During primary depletion, both the reservoir rock and the fluid it contains expand as reservoir pressure is reduced. Reservoir rock expansion is negligible, while the fluid expansion can be substantial. Natural gas dissolved in oil remains in solution with the oil until reservoir pressure declines below the bubble point (Pb). When that occurs, the dissolved gas begins to escape the oil, much like bubbles of CO2 being released from a carbonated beverage when it is opened. The ‘free’ gas migrates to the top of the reservoir, creating a gas cap, which continues to expand as reservoir pressure drops. Liberating dissolved gas from oil causes the oil to become more viscous (thicker) and less mobile in the reservoir. At the extreme, most of the dissolved gas leaves a solution, and the remaining ‘dead’ oil may become immobile in the rock due to its elevated viscosity.

The reservoir may benefit from an underlying aquifer (a geological formation containing or conducting ground water) that acts to support pressure by replacing produced fluids with aquifer water. The degree of connection that the aquifer has with the reservoir determines how effective that pressure support may be.
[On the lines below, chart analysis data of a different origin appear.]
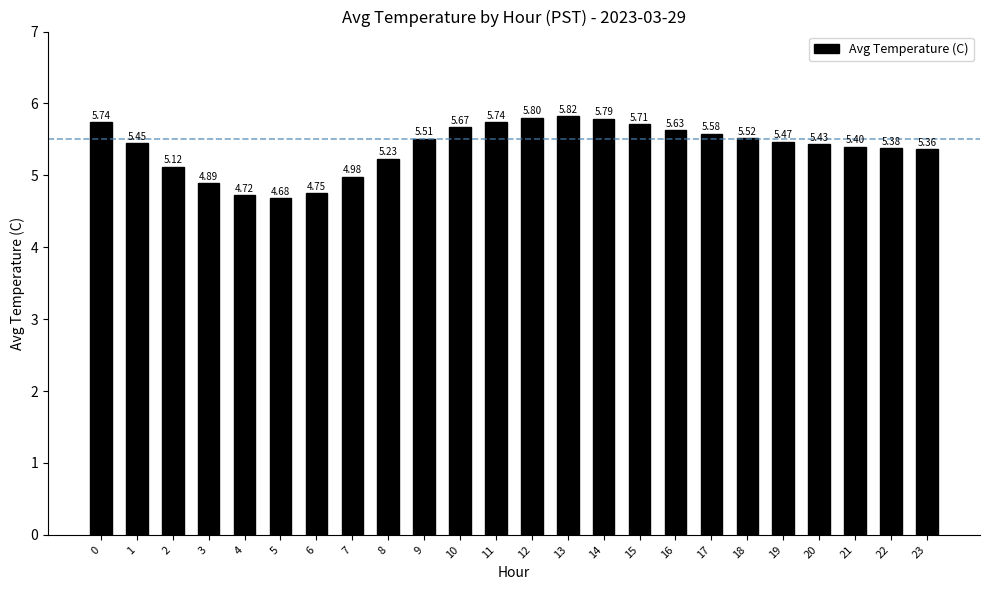

What is the difference between the maximum and minimum values?

1.1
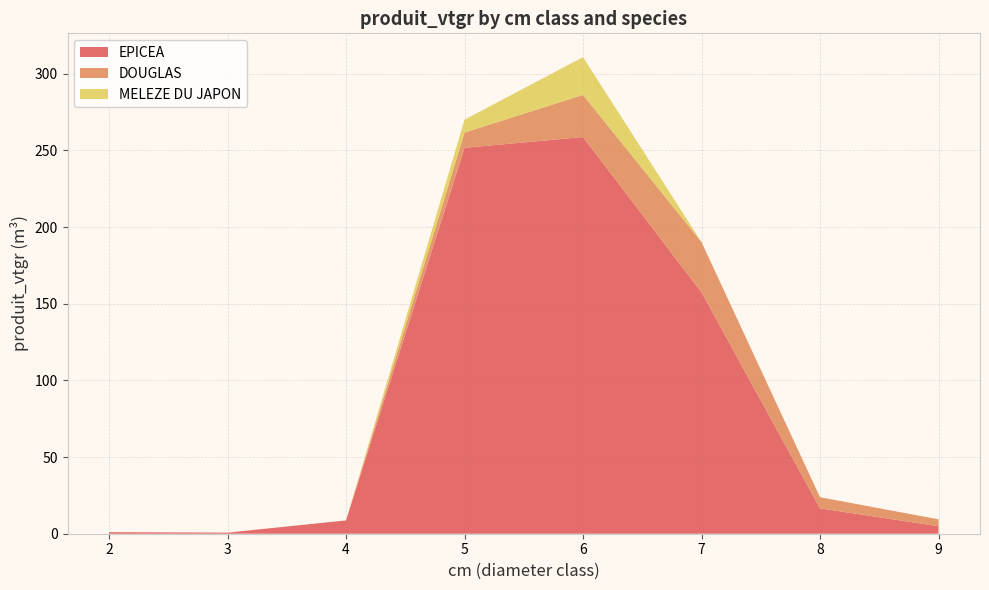

Reading left to right, extract all data points from this chart.

EPICEA: 1.0	0.7	8.7	251.7	258.8	157.4	16.6	4.9
DOUGLAS: 0.0	0.0	0.0	10.0	27.5	32.8	7.3	4.5
MELEZE DU JAPON: 0.0	0.0	0.0	8.4	24.6	0.0	0.0	0.0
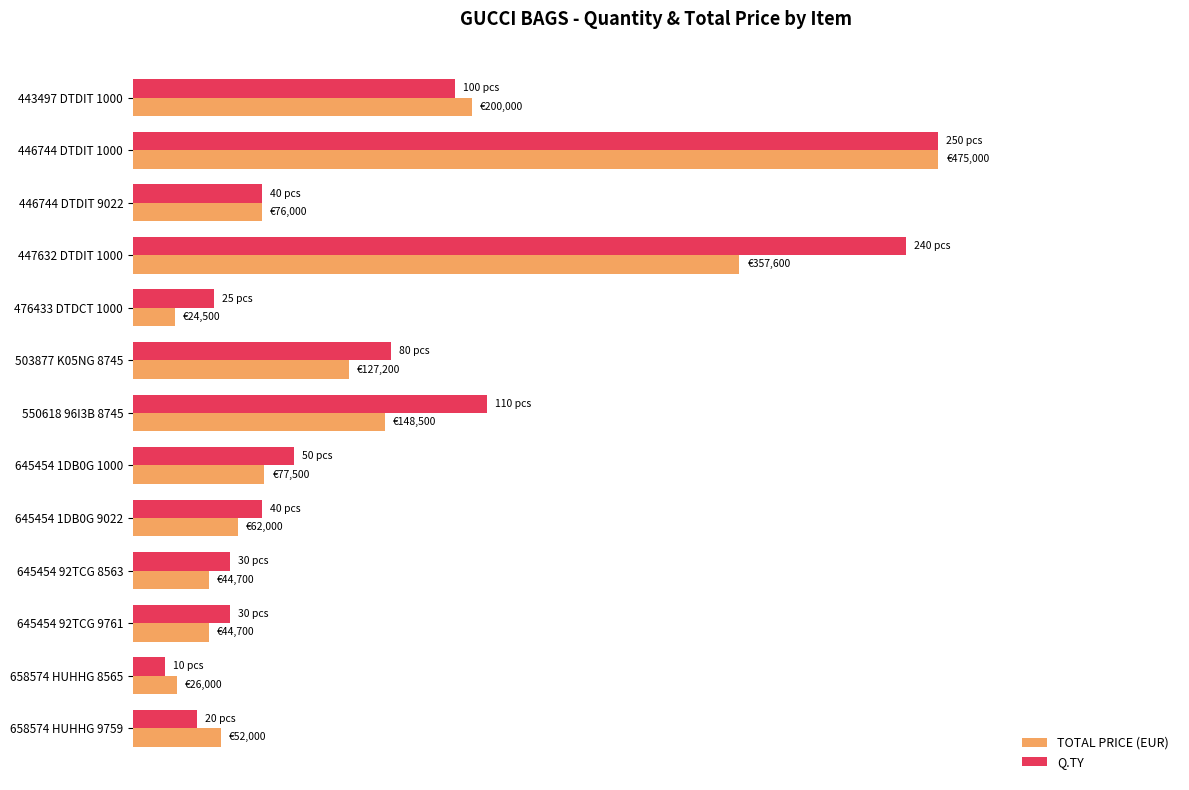

What is the sum of all TOTAL PRICE (EUR) values?

361.2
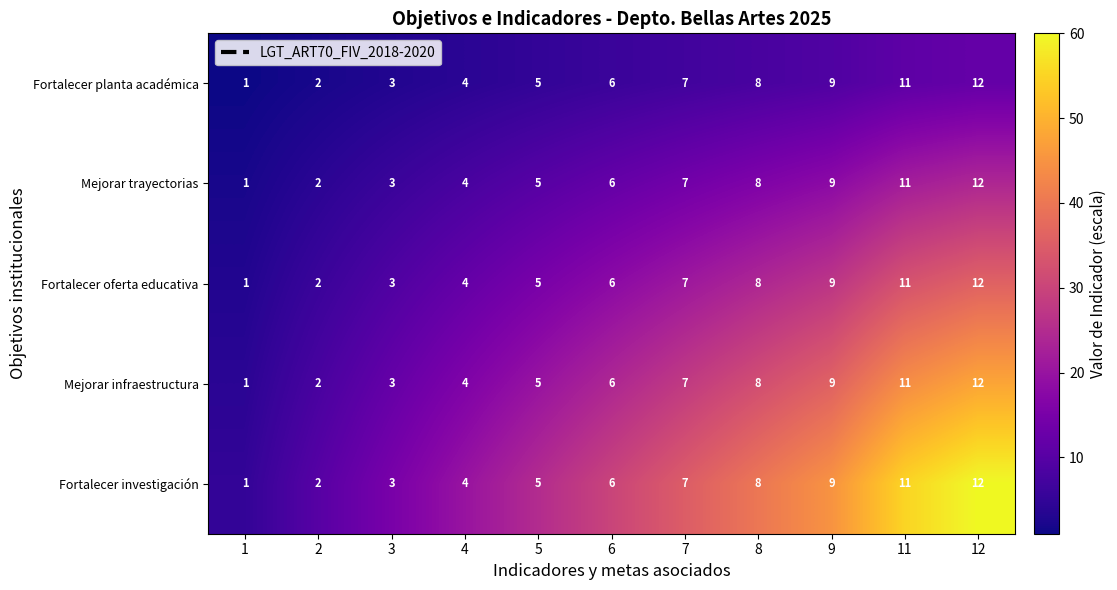

What is the total value across all series at 2?

10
Miscible flooding differs from secondary recovery schemes in that the injectant blends completely with the hydrocarbon being produced. This important distinction is what enables the higher RFs associated with miscible flooding.

Waterflooding improves oil recovery by maintaining reservoir pressure (dissolved gas remains in, or returns to, solution) and by physically sweeping oil towards producing wells (Figure 1). Due to the density difference between oil and water, gravity will tend to cause the injected water to fall toward the base of the reservoir, impairing sweep efficiency. In addition, water, with its low viscosity, is more mobile in the reservoir than oil, so it can migrate through the reservoir more easily than oil. The resultant ‘viscous fingering’ also impairs sweep efficiency, as illustrated in Figures 1 and 2. Viscous fingering is aggravated by reservoir heterogeneity, with a high permeability reservoir, including open faults and fractures, enabling water to bypass oil saturated areas to reach producing wells prematurely. This behavior short-circuits the oil sweep, resulting in poor sweep efficiency and the potential to strand oil in the reservoir.

Example Flooding Performance
Figure 1 - Waterflood versus Miscible Flood Sweep Efficiency

Miscible solvent injection achieves its improved recovery factor over waterflooding with one additional mechanism beyond pressure maintenance and the physical sweep of oil toward producers. The solvent mixes perfectly with the reservoir hydrocarbon it contacts, both swelling the liquid and reducing its viscosity (Figure 2). Previously immobile oil, trapped in smaller pores in the reservoir rock, is now mobile enough to be extracted. Typical miscible solvents like ethane, CO2 and N2 are much less dense than reservoir liquids. That means they have the opposite problem to water, resulting in ‘gravity override’ as illustrated in Figure 2, where the solvent rises to the top of the reservoir. Viscous fingering and channeling through higher permeability streaks, faults, and fractures remain as potential impairments to a MF sweep efficiency.

Factors Affecting Miscible Recovery
Figure 2 - MF Solvent Behavior on Pore and Field Scales

To counteract the gravity override problem of MF solvents, a process known as Water Alternating Gas (WAG) is almost universally applied. A slug of miscible solvent is followed by a slug of water, with the water slugs acting to buffer the override potential of the solvent. The solvent slug is trapped between the water slugs, limiting its horizontal reach to override the oil. Slug sizes are described by their fraction of Hydrocarbon Pore Volume (HCPV, porosity net of water saturation) with individual slugs typically representing 0.01 to 0.04 pore volumes.

Compatibility with waterflooding is often considered a prerequisite for miscible flooding.